Interview with Dr. Elaine Soriano, Regional Medical Director; Karina Farias, Center Manager; Annette Hodge, Director of Operations; Cheri Collett, Director of Quality Improvement; and Stacey Kuzak, Director of Nursing
Can you tell us how you selected your first Population Health Management Initiative (PHMI) project?
We started by interviewing our care team to identify barriers and challenges to improving both access and quality of patient care. Our PHMI Practice Implementation Coach, Eugenia Black, was especially helpful in identifying questions that would elicit ideas to optimize the care team at our Golden Valley Health Centers, Florida Suites site. Our original list had 10 projects, which we narrowed down to one by voting as a team. We included the clinic manager, supervisors, providers, and our medical assistants in the voting process. That was something new for us -- including everyone on our care team.
Ultimately you chose an immunization room for children as your first project. Can you tell us more about why that is important?
An immunization room has always been on our wish list, even before PHMI. Providers always want their patients to get their shots, but we had some barriers. For example, we had patients coming in for acute visits who were also due for shots, but they arrived late, so we ran out of time or there wasn’t a room available. We were missing a big opportunity to vaccinate these kids rather than schedule them for a later visit and potentially have them not return.

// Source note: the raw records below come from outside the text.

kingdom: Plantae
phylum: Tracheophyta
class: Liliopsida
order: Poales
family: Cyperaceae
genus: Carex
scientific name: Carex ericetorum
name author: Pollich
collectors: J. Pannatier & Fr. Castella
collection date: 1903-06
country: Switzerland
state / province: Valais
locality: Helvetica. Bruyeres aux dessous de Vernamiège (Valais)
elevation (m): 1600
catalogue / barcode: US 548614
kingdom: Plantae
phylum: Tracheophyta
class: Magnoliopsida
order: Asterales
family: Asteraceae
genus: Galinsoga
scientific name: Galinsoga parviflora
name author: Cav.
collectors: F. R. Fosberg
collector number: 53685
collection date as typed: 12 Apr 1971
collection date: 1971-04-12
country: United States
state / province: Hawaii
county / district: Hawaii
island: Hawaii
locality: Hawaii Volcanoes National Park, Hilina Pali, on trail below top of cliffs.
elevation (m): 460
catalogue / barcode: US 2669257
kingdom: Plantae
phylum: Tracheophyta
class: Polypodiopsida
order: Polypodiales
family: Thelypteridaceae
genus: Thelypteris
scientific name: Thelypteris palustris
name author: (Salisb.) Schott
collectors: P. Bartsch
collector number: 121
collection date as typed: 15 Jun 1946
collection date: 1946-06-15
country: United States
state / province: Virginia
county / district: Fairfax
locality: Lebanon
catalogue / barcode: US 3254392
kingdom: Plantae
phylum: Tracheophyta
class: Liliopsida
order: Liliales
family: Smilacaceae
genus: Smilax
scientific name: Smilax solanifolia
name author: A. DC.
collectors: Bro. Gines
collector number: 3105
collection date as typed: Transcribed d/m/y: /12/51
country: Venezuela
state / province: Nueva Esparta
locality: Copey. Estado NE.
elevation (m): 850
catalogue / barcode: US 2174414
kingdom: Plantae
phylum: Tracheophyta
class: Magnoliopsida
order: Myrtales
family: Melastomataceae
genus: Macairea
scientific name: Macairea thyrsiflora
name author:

How did you bring your vision for the immunization room to life?
Once we were committed, we got creative about how to make it happen. The PHMI team brought focus, sharing a quality improvement perspective that helped us think sequentially through how to set goals for increasing our immunization rates. We continued working with the whole care team to identify process steps, holding a vision for all our team members to take part in creation of the room.
What was your first Plan-Do-Study-Act (PDSA) cycle?
Our first PDSA cycle involved one provider with their panel. We dedicated a room in the clinic to giving immunizations. Either two nurses, or one nurse and one medical assistant, would staff this immunization room. With the team’s insights, especially clinicians who were very engaged in the work and self-motivated to get involved in the trial project, we started looking at the immunization care gaps before and after the intervention to determine the effect of the intervention. We are now in the process of creating a tracker that looks at care gaps by provider, and we’re working on data validity. We’re also tracking how cycle time is affected by this intervention with our medical assistants, and we determined that this project improved the cycle time enough that it makes it worth adding more nurses to the team to staff the immunization room.
How did going through the process of identifying your PHMI project make you think differently about your care team?
One of the things that came up was that we had never really thought expansively about the variety of roles our medical assistants could play. For example, they can handle some internal referrals and coordination of care. They can also help our nurses, jumping in to support patient care that is within their scope. We’re now talking about new roles to expand even further, and we’re providing our medical assistants with education on quality care.
Tell us about the immunization room itself. What is it like and could other clinics replicate it?
We identified a room we could annex that was adjacent to the clinic, but we could have used an exam room or even a common space. There are lots of options for clinics that might want to replicate this model. We wanted to make the room kid-friendly, so we covered the walls with animal stickers. Now when a parent is with their child for an immunization, they can focus the child’s attention on a monkey or giraffe while our nurse or medical assistant is giving the vaccine. Currently, we’re working with a local artist who is going to create an original mural for the space. In the room, and throughout the clinic, we also have newly created patient education materials that are easily accessible to and used by our care team staff.
In addition to increasing patient immunization rates, what have some of the other benefits of the project been?
Before the immunization room, we struggled with scheduling, and making the immunizations happen often meant overworking our staff, which we try to avoid. It has really helped having the dedicated room. It’s also caused us to think differently about roles. For example, now we’re exploring creating more advanced medical assistant roles and providing training to our staff so they can step into those roles. We’ve noticed our team is more engaged in the morning huddle too, looking at what immunizations are needed for patients scheduled to come in, looking at our lists of care gap alerts, figuring out triggers we want to use for the care team. For the immunization room, we use a flag in Epic EHR to non-verbally let nurses know a patient in need of immunizations will be coming in.
What are you most excited about in terms of what’s coming next?
We really want to see improved immunization rates and reduction or even elimination of missed opportunities. If our current PDSA cycle is successful, then we’ll test to see if providers perceive having a less crammed schedule. We’ll also look at adding additional staff and automating our reports to close more care gaps. That’s going to take some additional data mining. There is a business case to it as well, with a workforce development opportunity. This is really a way to support our staff, who can get overwhelmed by the high demand at times. The initiative helps us take care of the people who take care of our patients, helping avoid staff burnout.
Ultimately, we’d like to expand to other sites, and increase support for the initiative especially in larger sites with pediatric providers who do a lot of immunizations. We’re also thinking about expanding the use of the immunization room to address other HEDIS measure care groups, broadening to make a quality care room where there is always a nurse who can meet with patients.